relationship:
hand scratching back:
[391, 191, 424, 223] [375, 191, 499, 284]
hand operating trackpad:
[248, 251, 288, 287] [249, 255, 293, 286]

==*==

*Exercise goal*. Retype all of the data above verbatim, keeping every line and character unchanged.

*Your response*.
relationship:
hand scratching back:
[391, 191, 424, 223] [375, 191, 499, 284]
hand operating trackpad:
[248, 251, 288, 287] [249, 255, 293, 286]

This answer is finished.